Вася обрадовался предложению Галанца и сейчас же улегся на его кровать. Он даже улыбался при мысли, как будет рвать и метать Анна Галактионовна, э, плевать, пусть лопнет! Правда, кровать у Галанца, вымощенная из старых досок, гнулась и трещала под ним, да и ноги пришлось согнуть, но все-таки лучше, чем слушать там, в номере, попреки да ругань. Старик в это время успел устроиться на полу, охая и покряхтывая. Он потушил свою лампочку и долго ворочался на своем жестком ложе.
— Василий Карпыч, вы спите?
— А… нет, не сплю… — бормотал впросонках Вася, — А что?
— Да так… Вот лежу и про клад все думаю.
— Про какой клад?
— А на Поцелуихе.
— И не думай лучше: ничего не придумаешь. Отец в землю от этого клада ушел…
— Ах, боже мой, кому ты сказываешь-то, Вася? Ты меня бы спросил лучше, как это самое дело было… Да. Тебя еще тогда и на свете не было…
— Рассказывай…
Пауза. Старик пошарил рукой по полу, угнетенно вздохнул и сел. Его старые глаза через окружавшую ночную темноту глядели вдаль, далеко, на то, что случилось тридцать лет назад. Ах, как все это было давно, и вместе точно все случилось вчера!
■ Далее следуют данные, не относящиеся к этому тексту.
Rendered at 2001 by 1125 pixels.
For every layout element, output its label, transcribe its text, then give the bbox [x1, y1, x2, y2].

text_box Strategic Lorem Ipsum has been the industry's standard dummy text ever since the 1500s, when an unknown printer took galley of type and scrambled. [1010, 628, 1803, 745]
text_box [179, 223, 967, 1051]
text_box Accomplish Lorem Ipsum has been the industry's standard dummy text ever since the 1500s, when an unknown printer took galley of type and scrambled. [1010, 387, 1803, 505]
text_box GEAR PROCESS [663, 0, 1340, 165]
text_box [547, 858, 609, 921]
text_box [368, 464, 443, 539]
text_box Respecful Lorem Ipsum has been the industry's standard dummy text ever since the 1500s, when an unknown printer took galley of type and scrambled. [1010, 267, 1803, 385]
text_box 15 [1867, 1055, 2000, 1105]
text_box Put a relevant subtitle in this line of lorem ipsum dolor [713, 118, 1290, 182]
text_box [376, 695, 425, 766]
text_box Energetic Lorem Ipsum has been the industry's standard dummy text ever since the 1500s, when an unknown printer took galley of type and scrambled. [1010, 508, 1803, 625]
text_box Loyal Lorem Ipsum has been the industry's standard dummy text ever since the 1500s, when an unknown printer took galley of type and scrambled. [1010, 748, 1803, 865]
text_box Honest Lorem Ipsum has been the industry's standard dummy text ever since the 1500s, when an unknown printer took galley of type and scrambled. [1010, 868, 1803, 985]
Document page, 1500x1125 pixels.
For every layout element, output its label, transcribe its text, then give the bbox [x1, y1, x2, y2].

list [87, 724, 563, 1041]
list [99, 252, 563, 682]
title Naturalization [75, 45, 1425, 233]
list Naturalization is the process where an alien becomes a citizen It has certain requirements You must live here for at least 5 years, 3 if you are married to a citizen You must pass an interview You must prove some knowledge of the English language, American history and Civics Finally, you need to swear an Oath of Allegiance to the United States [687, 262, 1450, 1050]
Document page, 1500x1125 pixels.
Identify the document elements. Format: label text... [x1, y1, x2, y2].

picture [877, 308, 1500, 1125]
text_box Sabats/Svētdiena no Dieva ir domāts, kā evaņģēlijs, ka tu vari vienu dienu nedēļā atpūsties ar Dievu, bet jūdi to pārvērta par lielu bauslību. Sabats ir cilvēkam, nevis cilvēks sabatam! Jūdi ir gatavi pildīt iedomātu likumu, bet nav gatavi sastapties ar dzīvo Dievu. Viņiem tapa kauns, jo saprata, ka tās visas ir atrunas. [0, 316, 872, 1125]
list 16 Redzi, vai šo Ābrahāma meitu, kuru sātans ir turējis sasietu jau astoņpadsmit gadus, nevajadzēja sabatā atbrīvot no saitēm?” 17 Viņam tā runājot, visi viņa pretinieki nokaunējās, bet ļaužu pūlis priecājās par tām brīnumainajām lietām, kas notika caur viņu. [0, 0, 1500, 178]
— Я тогда в аглецком клубе маркером служил, — начал старик, разводя руками, — Ну, а «Дрезден» в Конюшенной — модные номера так назывались. В «Дрездене» у меня швейцар был знакомый. Так вот этот швейцар — Никитой его звали — и приходит ко мне этак с утра, когда еще господа в номерах спали. «Григорий, — говорит, — дело до тебя есть». «Какая-та-кая потребность случилась?» — говорю я. «А такая, — говорит, — не вдруг и выговоришь…» Говорит это, а сам смеется. Хорошо. Ну, он и рассказывает: приехали, грит, в «Дрезден» два господина, не то, чтобы настоящие господа, да и к купцу нельзя применить. Заняли, грит, лучший номер и сейчас спать; целые сутки спали. Мы уж, грит, хотели полиции объявлять, ну, а они в этот раз и проснись. Потребовали самовар, водки и закуски. Фициант подает им все в порядке, как следует порядочным господам, а они его на смех подняли. «Ты, — грит, — за кого нас принимаешь?» Всю эту номерную закуску назад, а заказали себе целое блюдо телячьих почек и четверть водки. «Это, — грит, — по нашему, по-сибирски»… Ну, обнаковенно, прислуге это самое дело удивительно, а управляющий даже сконфузился, потому в «Дрездене» первые господа останавливаются, а тут сразу такое безобразие. Однако все исполнили… Что же ты думал, они вдвоем целую четверть выпили и целое блюдо почек оплели, а сами даже ни в одном глазу. Люди как люди. Повременили малое место и заказали обед, за обедом опять пили всячины, а сами опять нн в одном глазу. После обеда посылают за мной, чтобы я ложу им в оперу достал. «Как, — говорит Никита, — записать прикажете в кассе?» «Граф Кивакта[12] и князь Эншамо 1—так и запиши». Ну, Никита добыл им билет, вечером они поехали. Там уже капельдинеры встречают по-своему: ваше сиятельство, пожалуйте… Хорошо. Прослушали они одно действие, сходили в буфет, а потом и заснули в ложе-то. Натурально вся публика на них воззрилась… Сейчас капельдинер разбудил их и говорит: «Так и так, ваше сиятельство, никак невозможно, чтобы спать в театре». А те ему: «За свои-то деньги нельзя?» «Уж это как вам будет угодно, а только начальство… порядок…» Тогда они встали и ушли, а Никиту на другой день опять в театр: откупи нам эту самую ложу на целый месяц. Хорошо… Вася, да ты никак спишь?